Succession planning is the process of identifying and developing employees who can fill key positions in a company, when there is a vacancy, whether planned or unplanned. An efficient process ensures that the business continues to operate efficiently at all times. It starts with identifying key positions. Succession planning is an important part of Business Continuity Planning (BCP), which is integral for each company. It is the people in a company that set it apart from its competitors.
Given the importance of succession planning, SEBI LODR Regulations, 2015 has made it mandatory for the Boards of listed companies to oversee the process of succession planning, and to satisfy themselves that adequate plans have been made for succession of both Directors and senior management. This has to be disclosed in the Annual report. The Nomination and Remuneration Committee is usually tasked by the Board to oversee this process.
Some of the points to be considered in succession planning are –
- Internal candidate versus hiring from outside: The two approaches to succession planning that are often spoken about are promotion of internal candidates or hiring from outside. While internal promotions are a source of motivation for existing employees, at times it could result in choosing from a limited pool of persons, who may not be the best to be promoted for higher roles. Hiring from outside helps bring in freshness of thought, and helps in casting the net wider, so that the best person is chosen for a job. However, this may result in cultural issues, if the new person is not able to adjust. There is no one best approach. Each company should decide its approach based on how quickly it wants to fill the position, the nature of the role, the expectations from the new person, internal bench strength, and the business model.
- How many potential successors to select/ groom: Very few companies proactively plan for succession in regard to key positions. However, for companies that do plan, one of the problems that they sometimes face is that by the time the successor has to take over, the context and business model of the company may have changed, thereby making the successor either unsuitable or irrelevant for the redefined role.
- Retention of the second best: Companies that identify and groom at least two successors, to somewhat avoid this problem, very rarely give thought to career progression for the person who does not get promoted. Invariably, this person leaves the company, causing a huge loss. Retention of the second best, if necessary, by reassignment or relocation, should also be a part of this process.
- Extension of term of employment: Also, in a number of companies it is observed that some persons manning key positions are either on extension or their term is about to get over due to the retirement policy of the company. Planning for these key positions should be done proactively, rather than considering extension of their term, at the proverbial last minute.

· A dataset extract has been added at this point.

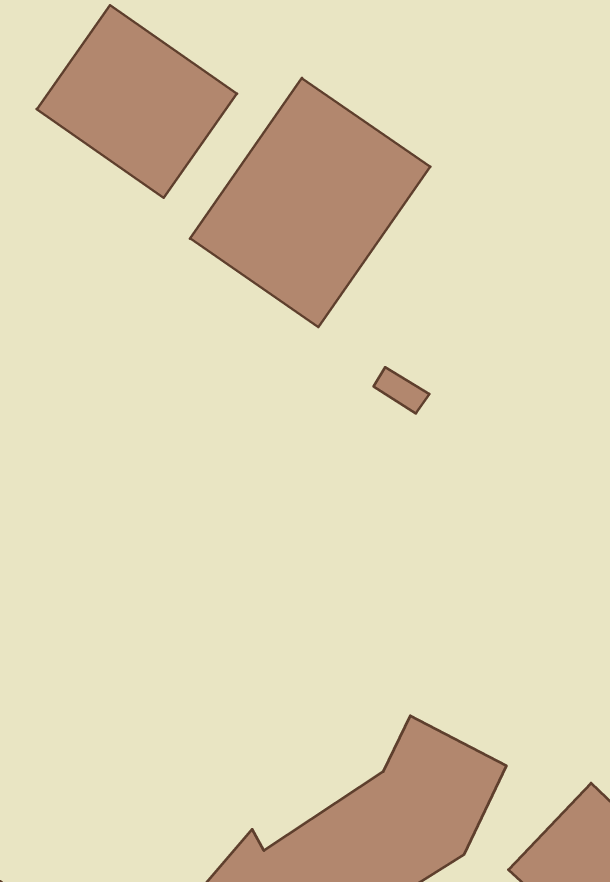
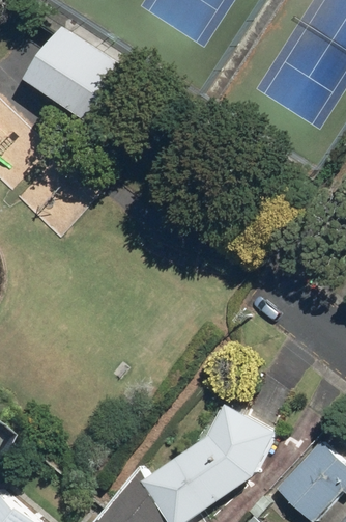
building: [190,78,430,327] -> none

- Succession planning of persons other than CEO/ CXOs: In the past, succession planning was considered important for key positions within the company, such as those of the CEO and other CXOs. Of late, however, there has been an increasing amount of focus being given to succession planning of Board members as also of middle level management, especially with Covid-induced uncertainties. Forward looking family-owned businesses too are increasing their focus on succession for key positions, including that of the Founder, especially in companies with first generation founders.
- Succession planning for Board members: Board members usually have a fixed tenure, and it is known well in advance when the tenure will end. Most companies wait for the tenure to be completed before inducting a new Director. However, identifying and onboarding a new Director too is a time-consuming process. Instead of waiting for the term to be completed, it would be ideal if a Board can start the identification, and if possible, onboarding, of the new Director before the tenure of the outgoing Director is completed, since this would give an overlap.
- Succession planning for middle level positions: Middle level positions, which were earlier not given as much priority in succession planning, are suddenly getting a lot of importance, especially with Covid-induced burnouts and mortalities. Replacements for such persons may not be available internally, and hiring and onboarding would result in time gaps.
- Succession planning in family owned businesses: Increasingly, a number of forward-looking family-owned businesses have also started planning for succession. This could include succession for the roles manned by the family persons, such as those of the Chairperson or top management. Some such businesses have also gradually moved from being ‘family owned and family run’ to ‘family owned and professional managed/run’. In the case of the latter, family members could either serve as Non-Executive Board members, or the Founder/promoter could be the Executive Chair, with top management being manned by professionals. Some businesses have also adopted a structure wherein some managerial positions are with family members, and the others have been given to professional management.
- Succession planning in public sector undertakings: In the case of public sector companies and public sector banks, it is noticed that the Government usually decides the appointment of key persons. Over the years, there has been a lot of delay in appointment of Chairpersons, Independent Directors, Nominee Directors, CMDs, Whole-time Directors and the like, with several key positions in a number of organisations vacant even now. This adversely impacts on the functioning of the organisation.
More often than not, the insecurity of leaving one’s chair/ position, and/or the unreasonable and unstated expectation of immortality, prevents companies from being proactive about succession planning. However for companies that want to succeed, succession planning is planning for success.